Architecture and Assumptions

We will be creating a database to hold all information on users, addresses, user-address relations and transactions that we are storing.

A server-side API will serve a potential front end and also devs with the ability to create a user, add wallets to that user, and get transactional information for that particular wallet.

We choose to sync transactional data not automatically as transactions are not a very frequent behavior. But of course, as a platform like this scales, it could be that fetching transaction data frequently will result in new data being frequently added as the number of users grows. Additionally, in production, it may be the case that we do not want to update as the user fetches information as this would cause user experience to be potentially slow if they haven't used the service in a while. For that we would also change the architecture to work automatically. For this implementation, we will leave API calls to be as generic as possible so that automation could be easily implemented in the future.

We will use an SQL database as the data is relational heavy. For the server-side API implementation, we will use the Fast-API and SQLAlchemy frame-work for database maintaining and API calls.

We are using the Requests library for scraping data specifically from the blockchain.com API.

Database

The data is relationally heavy, we opt to use an SQL DB.

We define 4 tables.

**Work instruction 1**
Reproduce the records below line for line, omitting the pictures.
**Work instruction 2**
Carry on the section on the database and API architecture from the point where it stops.

**Exercise data**
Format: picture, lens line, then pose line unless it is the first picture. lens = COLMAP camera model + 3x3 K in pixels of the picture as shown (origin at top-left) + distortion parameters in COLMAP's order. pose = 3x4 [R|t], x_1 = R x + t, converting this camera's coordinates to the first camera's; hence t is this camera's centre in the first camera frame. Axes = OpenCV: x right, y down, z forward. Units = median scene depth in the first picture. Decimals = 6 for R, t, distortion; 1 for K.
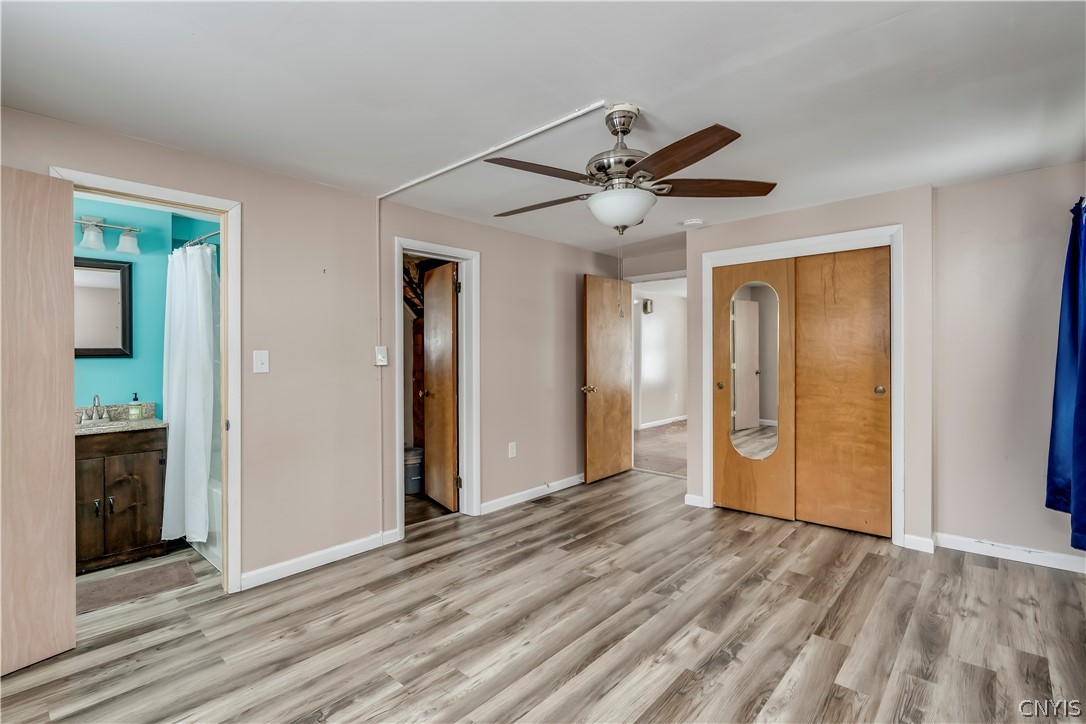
lens RADIAL K [[509.9, 0, 542.5], [0, 509.9, 361.5], [0, 0, 1]] dist [-0.006201, 0.002733]
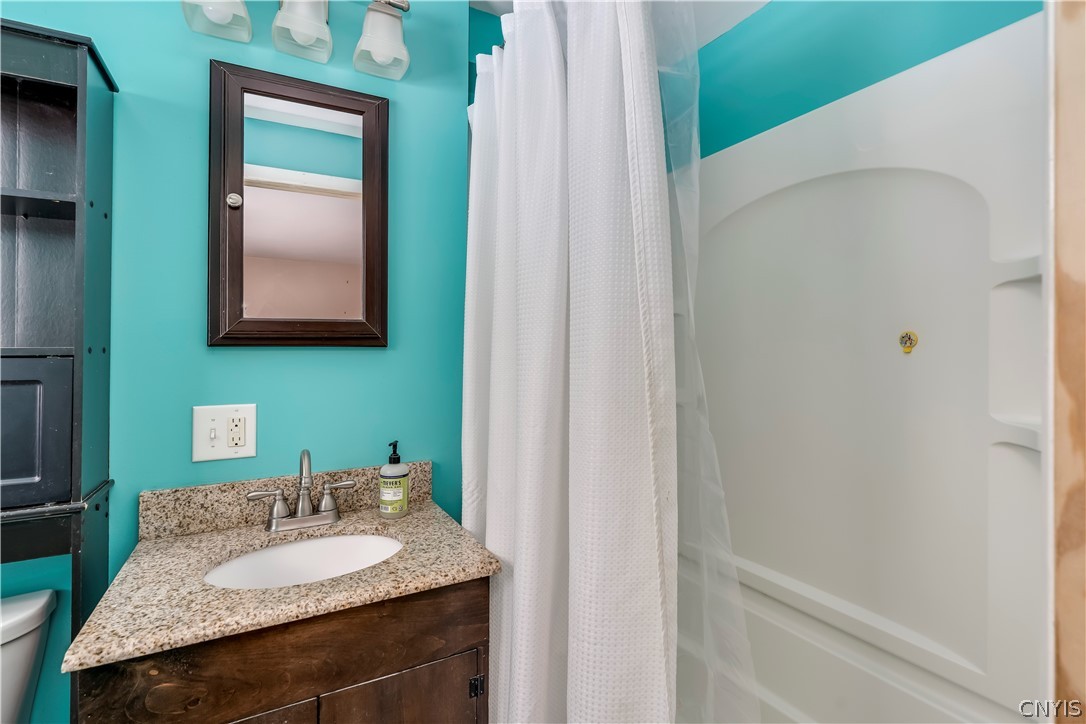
lens RADIAL K [[509.9, 0, 542.4], [0, 509.9, 353.0], [0, 0, 1]] dist [-0.006201, 0.002733]
pose [[0.948751, 0.012824, -0.315766, -0.588282], [-0.011917, 0.999917, 0.004804, -0.005376], [0.315801, -0.000794, 0.948825, 0.689923]]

**Task response 1**
Format: picture, lens line, then pose line unless it is the first picture. lens = COLMAP camera model + 3x3 K in pixels of the picture as shown (origin at top-left) + distortion parameters in COLMAP's order. pose = 3x4 [R|t], x_1 = R x + t, converting this camera's coordinates to the first camera's; hence t is this camera's centre in the first camera frame. Axes = OpenCV: x right, y down, z forward. Units = median scene depth in the first picture. Decimals = 6 for R, t, distortion; 1 for K.
lens RADIAL K [[509.9, 0, 542.5], [0, 509.9, 361.5], [0, 0, 1]] dist [-0.006201, 0.002733]
lens RADIAL K [[509.9, 0, 542.4], [0, 509.9, 353.0], [0, 0, 1]] dist [-0.006201, 0.002733]
pose [[0.948751, 0.012824, -0.315766, -0.588282], [-0.011917, 0.999917, 0.004804, -0.005376], [0.315801, -0.000794, 0.948825, 0.689923]]

**Task response 2**
[User Table] [User-Wallet Table] [Wallets Table] [Transactions Table] [Value Transfer]

User table

The User table is a straightforward table to keep track of user information. A new user in the system can create a new user with his information. We will not add log-in functionality for the purposes of this demo, nor ask for email etc. Knowing your username will be enough to use this prototype.

Username will act as a unique primary key.

Wallets table

The wallets table will help us keep track of how much data we must scrape when transaction data is being requested, we do this by looking at the number of transactions (recorded), this will help us use an offset when scraping, this is to keep us form doing double work. Additionally when calculating the balance for a wallet, We do not need to recalculate transactions we have already checked, so we could take the value at that point and calculate from there.

Address will act as a unique primary key.

  • For the future, it would be smart to keep track of transaction hashes for the addresses we are looking at, if a user is deleted with an address that is singularly connected to a transaction hash (that is, no other address we keep track of is also associated with that transaction) we could delete that transaction from the transactions table, to save time, we leave this functionality for future work.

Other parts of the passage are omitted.